[[ ENTRIES PROVIDED, beginning ]]

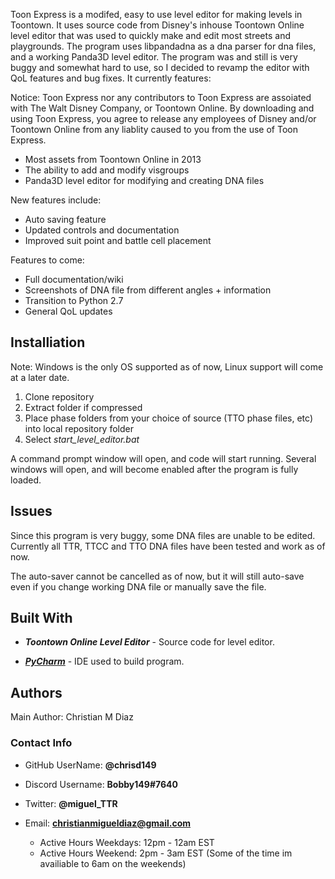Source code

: Toon Express is a modifed, easy to use level editor for making levels in Toontown.  It uses source code from Disney's inhouse Toontown Online level editor that was used to quickly make and edit most streets and playgrounds.  The program uses libpandadna as a dna parser for dna files, and a working Panda3D level editor.  The program was and still is very buggy and somewhat hard to use, so I decided to revamp the editor with QoL features and bug fixes. It currently features:


Notice: Toon Express nor any contributors to Toon Express are assoiated with The Walt Disney Company, or Toontown Online.  By downloading and using Toon Express, you agree to release any employees of Disney and/or Toontown Online from any liablity caused to you from the use of Toon Express.  

* Most assets from Toontown Online in 2013
* The ability to add and modify visgroups
* Panda3D level editor for modifying and creating DNA files

New features include:

* Auto saving feature
* Updated controls and documentation
* Improved suit point and battle cell placement

Features to come: 

* Full documentation/wiki
* Screenshots of DNA file from different angles + information
* Transition to Python 2.7
* General QoL updates

<h2>Installiation</h2>

Note: Windows is the only OS supported as of now, Linux support will come at a later date.

1. Clone repository
2. Extract folder if compressed
3. Place phase folders from your choice of source (TTO phase files, etc) into local repository folder
4. Select *start_level_editor.bat*

A command prompt window will open, and code will start running.  Several windows will open, and will become enabled after the program is fully loaded.  

<h2>Issues</h2>

Since this program is very buggy, some DNA files are unable to be edited.  Currently all TTR, TTCC and TTO DNA files have been tested and work as of now.  

The auto-saver cannot be cancelled as of now, but it will still auto-save even if you change working DNA file or manually save the file.  

<h2>Built With</h2>

*	***Toontown Online Level Editor*** - Source code for level editor.

*	[***PyCharm***](https://www.jetbrains.com/pycharm/) - IDE used to build program.



<h2>Authors</h2>

Main Author: Christian M Diaz

<h3>Contact Info</h3>

*	GitHub UserName: **@chrisd149**

*	Discord Username: **Bobby149#7640**

*	Twitter: **@miguel_TTR**

* Email: **christianmigueldiaz@gmail.com**
	* Active Hours Weekdays: 12pm - 12am EST
	* Active Hours Weekend: 2pm - 3am EST (Some of the time im availiable to 6am on the weekends)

[[ ENTRIES PROVIDED, end ]]

PROBLEM DETAILS: Word for word, set down every record, keeping the images out.

ANSWER TO THE PROBLEM:
Source code

: Toon Express is a modifed, easy to use level editor for making levels in Toontown.  It uses source code from Disney's inhouse Toontown Online level editor that was used to quickly make and edit most streets and playgrounds.  The program uses libpandadna as a dna parser for dna files, and a working Panda3D level editor.  The program was and still is very buggy and somewhat hard to use, so I decided to revamp the editor with QoL features and bug fixes. It currently features:


Notice: Toon Express nor any contributors to Toon Express are assoiated with The Walt Disney Company, or Toontown Online.  By downloading and using Toon Express, you agree to release any employees of Disney and/or Toontown Online from any liablity caused to you from the use of Toon Express.  

* Most assets from Toontown Online in 2013
* The ability to add and modify visgroups
* Panda3D level editor for modifying and creating DNA files

New features include:

* Auto saving feature
* Updated controls and documentation
* Improved suit point and battle cell placement

Features to come: 

* Full documentation/wiki
* Screenshots of DNA file from different angles + information
* Transition to Python 2.7
* General QoL updates

<h2>Installiation</h2>

Note: Windows is the only OS supported as of now, Linux support will come at a later date.

1. Clone repository
2. Extract folder if compressed
3. Place phase folders from your choice of source (TTO phase files, etc) into local repository folder
4. Select *start_level_editor.bat*

A command prompt window will open, and code will start running.  Several windows will open, and will become enabled after the program is fully loaded.  

<h2>Issues</h2>

Since this program is very buggy, some DNA files are unable to be edited.  Currently all TTR, TTCC and TTO DNA files have been tested and work as of now.  

The auto-saver cannot be cancelled as of now, but it will still auto-save even if you change working DNA file or manually save the file.  

<h2>Built With</h2>

*	***Toontown Online Level Editor*** - Source code for level editor.

*	[***PyCharm***](https://www.jetbrains.com/pycharm/) - IDE used to build program.



<h2>Authors</h2>

Main Author: Christian M Diaz

<h3>Contact Info</h3>

*	GitHub UserName: **@chrisd149**

*	Discord Username: **Bobby149#7640**

*	Twitter: **@miguel_TTR**

* Email: **christianmigueldiaz@gmail.com**
	* Active Hours Weekdays: 12pm - 12am EST
	* Active Hours Weekend: 2pm - 3am EST (Some of the time im availiable to 6am on the weekends)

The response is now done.